An utility function to analyse the immune receptor gene usage (IGHD, IGHJ, IDHV, IGIJ, IGKJ, IGKV, IGLJ, IGLV, TRAJ, TRAV, TRBD, etc.) and statistics. For gene details run gene_stats().

geneUsage(.data, .gene = c("hs.trbv", "HomoSapiens.TRBJ", "macmul.IGHV"),
.quant = c(NA, "count"), .ambig = c("exc", "inc", "wei", "maj"),
.type = c("segment", "allele", "family"), .norm = F)

Arguments

.data

The data to be processed. Can be data.frame, data.table, or a list of these objects.

Every object must have columns in the immunarch compatible format. immunarch_data_format

Competent users may provide advanced data representations: DBI database connections, Apache Spark DataFrame from copy_to or a list of these objects. They are supported with the same limitations as basic objects.

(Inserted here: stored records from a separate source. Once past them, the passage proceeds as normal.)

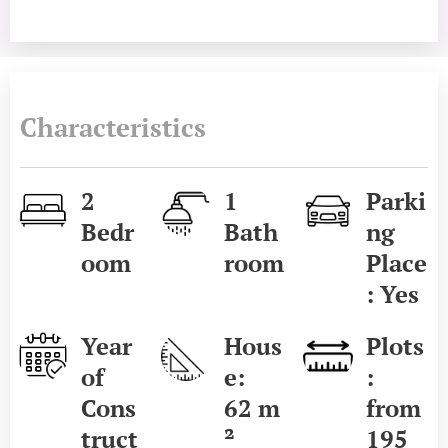
Characteristics
2
1
Parki
Bedr
Bath
ng
oom
room
Place
: Yes
Year
Hous
Plots
of
e:
:
Cons
62
m
from
truct
²
195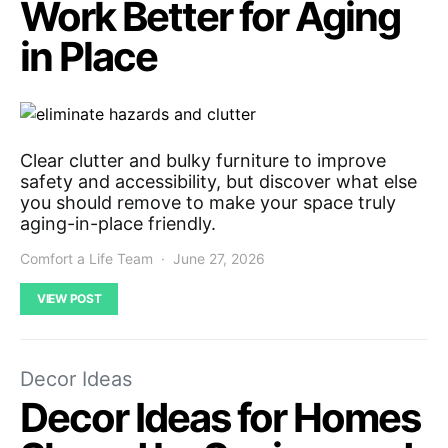
Work Better for Aging
in Place
Clear clutter and bulky furniture to improve
safety and accessibility, but discover what else
you should remove to make your space truly
aging-in-place friendly.
Comfort a Life Team
June 27, 2026
VIEW POST
Decor Ideas
Decor Ideas for Homes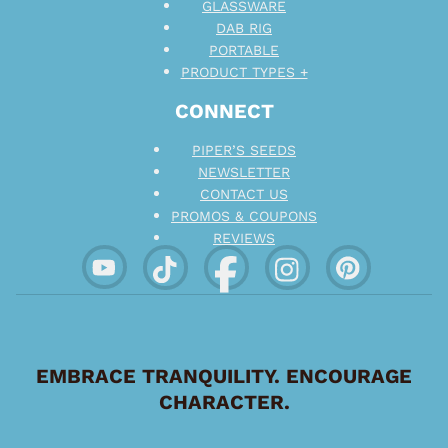
GLASSWARE
DAB RIG
PORTABLE
PRODUCT TYPES +
CONNECT
PIPER’S SEEDS
NEWSLETTER
CONTACT US
PROMOS & COUPONS
REVIEWS
EMBRACE TRANQUILITY. ENCOURAGE
CHARACTER.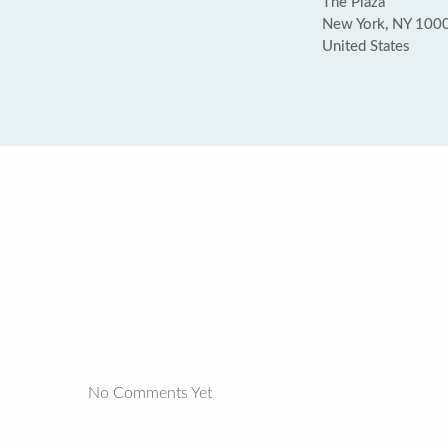
The Plaza
New York, NY 100
United States
No Comments Yet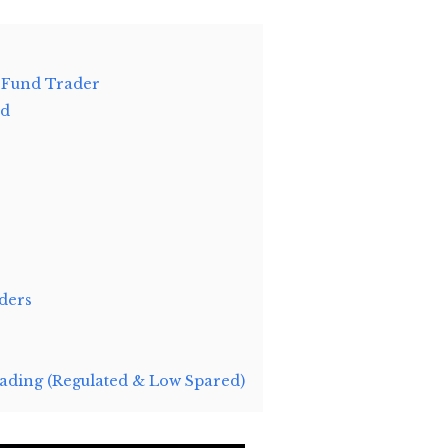
 Fund Trader
ld
ders
ding (Regulated & Low Spared)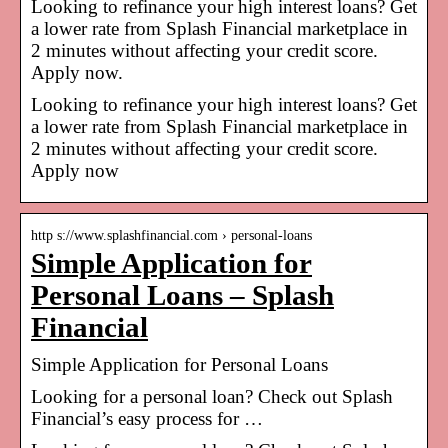
Looking to refinance your high interest loans? Get
a lower rate from Splash Financial marketplace in
2 minutes without affecting your credit score.
Apply now.
Looking to refinance your high interest loans? Get
a lower rate from Splash Financial marketplace in
2 minutes without affecting your credit score.
Apply now
http s://www.splashfinancial.com › personal-loans
Simple Application for
Personal Loans – Splash
Financial
Simple Application for Personal Loans
Looking for a personal loan? Check out Splash
Financial’s easy process for …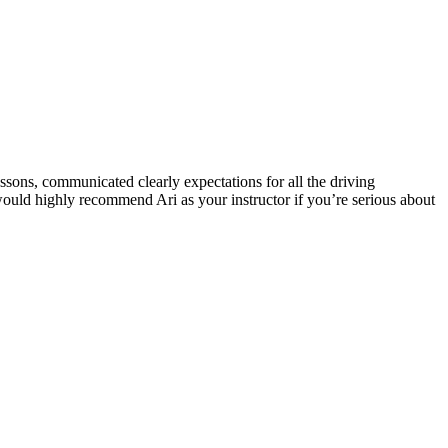
ssons, communicated clearly expectations for all the driving
 would highly recommend Ari as your instructor if you’re serious about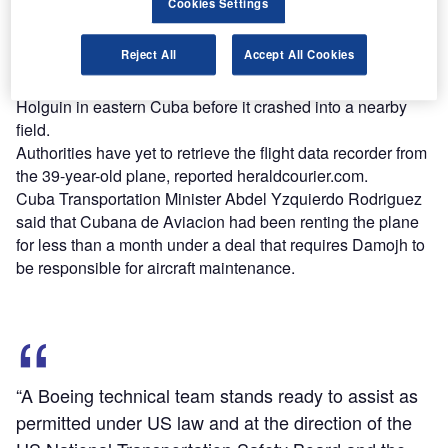
Cookies Settings
Only three of the 113 people on the flight survived the
Reject All
Accept All Cookies
crash.
The plane with tail number XA-UHZ was en-route to
Holguin in eastern Cuba before it crashed into a nearby
field.
Authorities have yet to retrieve the flight data recorder from
the 39-year-old plane, reported heraldcourier.com.
Cuba Transportation Minister Abdel Yzquierdo Rodriguez
said that Cubana de Aviacion had been renting the plane
for less than a month under a deal that requires Damojh to
be responsible for aircraft maintenance.
“A Boeing technical team stands ready to assist as
permitted under US law and at the direction of the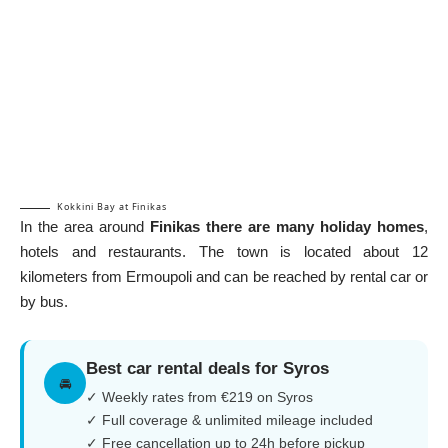
Kokkini Bay at Finikas
In the area around
Finikas there are many holiday homes
,
hotels and restaurants. The town is located about 12
kilometers from Ermoupoli and can be reached by rental car or
by bus.
Best car rental deals for Syros
🚘
✓ Weekly rates from €219 on Syros
✓ Full coverage & unlimited mileage included
✓ Free cancellation up to 24h before pickup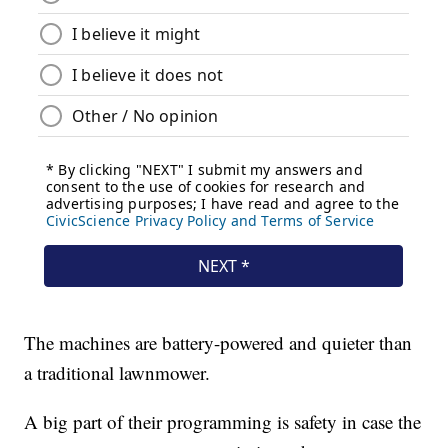
The machines are battery-powered and quieter than
a traditional lawnmower.
A big part of their programming is safety in case the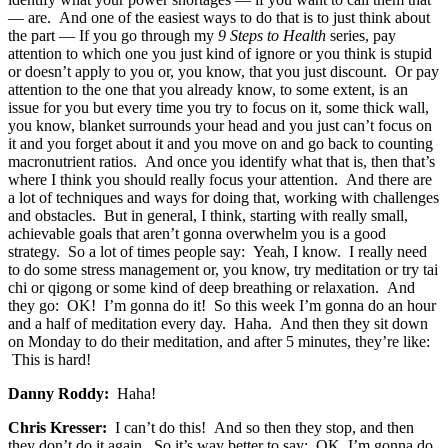
— are. And one of the easiest ways to do that is to just think about
the part — If you go through my
9 Steps to Health
series, pay
attention to which one you just kind of ignore or you think is stupid
or doesn’t apply to you or, you know, that you just discount. Or pay
attention to the one that you already know, to some extent, is an
issue for you but every time you try to focus on it, some thick wall,
you know, blanket surrounds your head and you just can’t focus on
it and you forget about it and you move on and go back to counting
macronutrient ratios. And once you identify what that is, then that’s
where I think you should really focus your attention. And there are
a lot of techniques and ways for doing that, working with challenges
and obstacles. But in general, I think, starting with really small,
achievable goals that aren’t gonna overwhelm you is a good
strategy. So a lot of times people say: Yeah, I know. I really need
to do some stress management or, you know, try meditation or try tai
chi or qigong or some kind of deep breathing or relaxation. And
they go: OK! I’m gonna do it! So this week I’m gonna do an hour
and a half of meditation every day. Haha. And then they sit down
on Monday to do their meditation, and after 5 minutes, they’re like:
This is hard!
Danny Roddy:
Haha!
Chris Kresser:
I can’t do this! And so then they stop, and then
they don’t do it again. So it’s way better to say: OK, I’m gonna do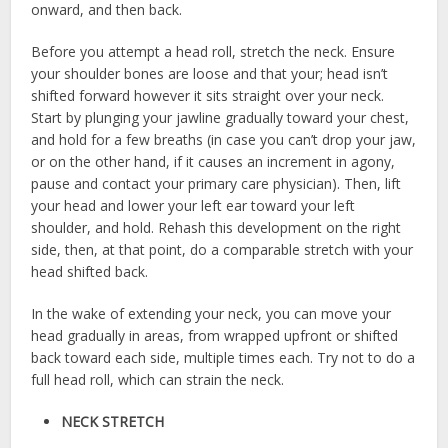
onward, and then back.
Before you attempt a head roll, stretch the neck. Ensure
your shoulder bones are loose and that your; head isn’t
shifted forward however it sits straight over your neck.
Start by plunging your jawline gradually toward your chest,
and hold for a few breaths (in case you can’t drop your jaw,
or on the other hand, if it causes an increment in agony,
pause and contact your primary care physician). Then, lift
your head and lower your left ear toward your left
shoulder, and hold. Rehash this development on the right
side, then, at that point, do a comparable stretch with your
head shifted back.
In the wake of extending your neck, you can move your
head gradually in areas, from wrapped upfront or shifted
back toward each side, multiple times each. Try not to do a
full head roll, which can strain the neck.
NECK STRETCH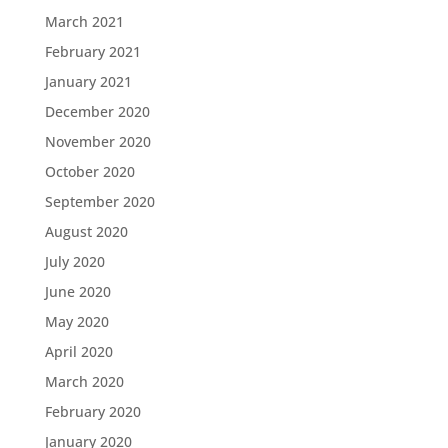
March 2021
February 2021
January 2021
December 2020
November 2020
October 2020
September 2020
August 2020
July 2020
June 2020
May 2020
April 2020
March 2020
February 2020
January 2020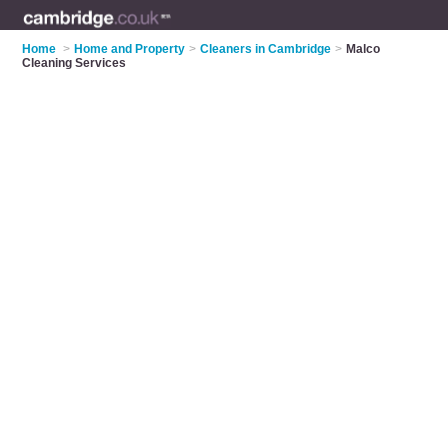
Home
>
Home and Property
>
Cleaners in Cambridge
>
Malco
Cleaning Services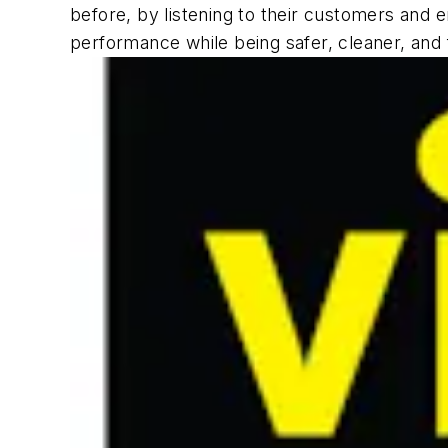
before, by listening to their customers and 
performance while being safer, cleaner, and fa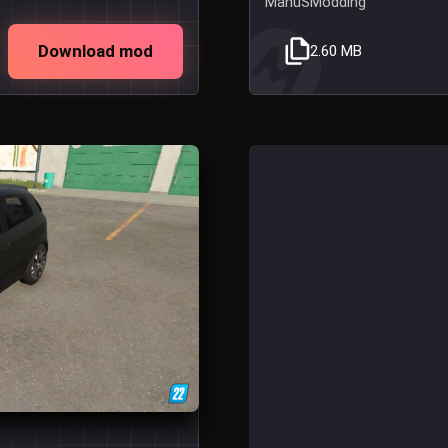
ManuSModding
Download mod
2.60 MB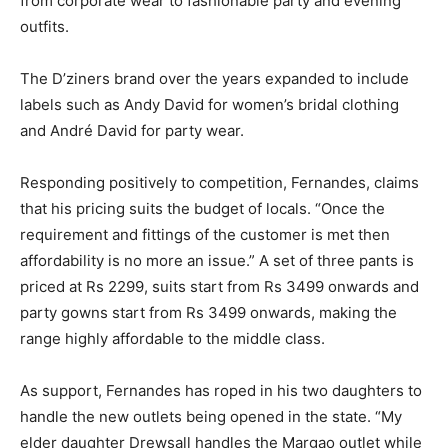
from corporate wear to fashionable party and evening
outfits.
The D’ziners brand over the years expanded to include
labels such as Andy David for women’s bridal clothing
and André David for party wear.
Responding positively to competition, Fernandes, claims
that his pricing suits the budget of locals. “Once the
requirement and fittings of the customer is met then
affordability is no more an issue.” A set of three pants is
priced at Rs 2299, suits start from Rs 3499 onwards and
party gowns start from Rs 3499 onwards, making the
range highly affordable to the middle class.
As support, Fernandes has roped in his two daughters to
handle the new outlets being opened in the state. “My
elder daughter Drewsall handles the Margao outlet while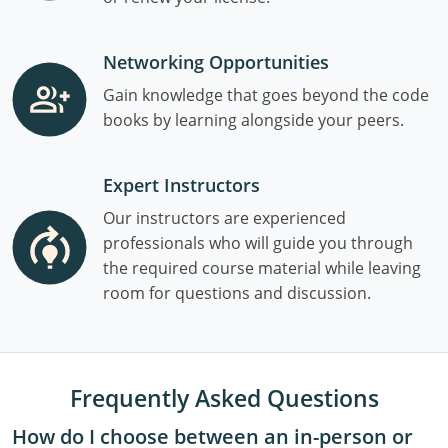
Networking Opportunities
Gain knowledge that goes beyond the code
books by learning alongside your peers.
Expert Instructors
Our instructors are experienced
professionals who will guide you through
the required course material while leaving
room for questions and discussion.
Frequently Asked Questions
How do I choose between an in-person or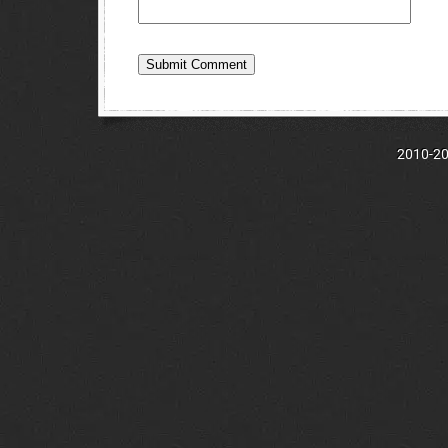
2010-202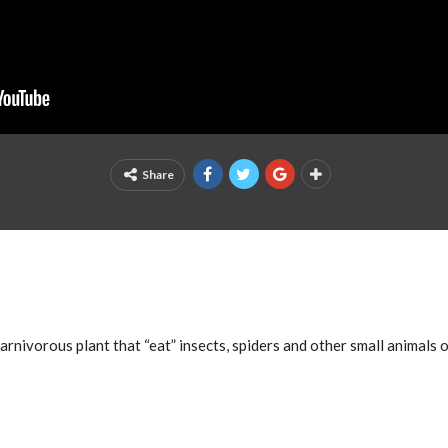
Share
arnivorous plant that “eat” insects, spiders and other small animals of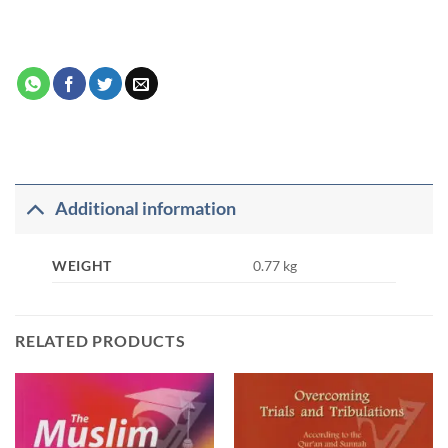
Additional information
WEIGHT
0.77 kg
RELATED PRODUCTS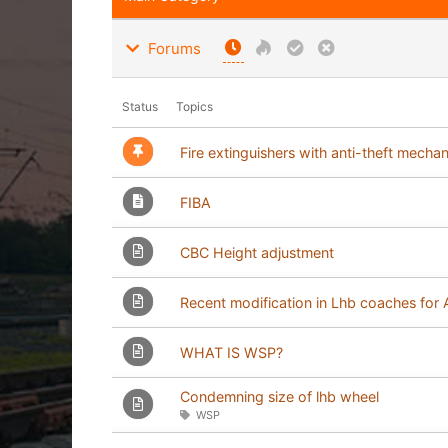
Forums
Status
Topics
Fire extinguishers with anti-theft mecha
FIBA
CBC Height adjustment
Recent modification in Lhb coaches fo
WHAT IS WSP?
Condemning size of lhb wheel
WSP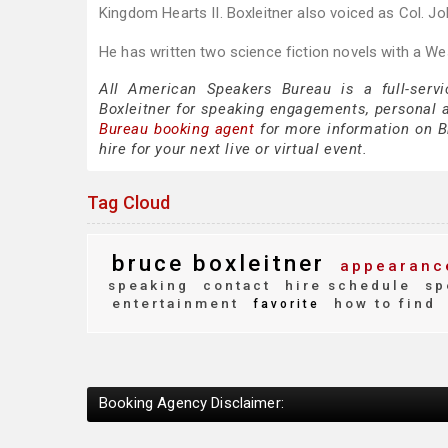
Kingdom Hearts II. Boxleitner also voiced as Col. J
He has written two science fiction novels with a Wes
All American Speakers Bureau is a full-servi
Boxleitner for speaking engagements, personal
Bureau booking agent
for more information on Br
hire for your next live or virtual event.
Tag Cloud
bruce boxleitner
appearanc
speaking
contact
hire schedule
sp
entertainment
how to find
favorite
Booking Agency Disclaimer:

Note: each connection must represent a separate repertoire.

.gene

A character vector of length one with the name of the gene you want to analyse of the specific species. If you provide a vector of different length, only first element will be used. The string should also contain the species of interest, for example, valid ".gene" arguments are "hs.trbv", "HomoSapiens.TRBJ" or "macmul.IGHV". For details run gene_stats().

.quant

Select the column with data to evaluate. Pass NA if you want to compute gene statistics at the clonotype level without re-weighting. Pass "count" to use the "Clones" column to weight genes by abundance of their corresponding clonotypes.

.ambig

An option to handle ambiguous data. You can exclude data for the cases where there is no clear match for gene, include it for every supplied gene, include it with weights, or pick only first from the set. Set it to "exc", "inc", "wei", or "maj", correspondingly.

.type

Set the type of data to evaluate: "segment", "allele", or "family".

.norm

If TRUE than return proportions of genes. If FALSE then return counts of genes.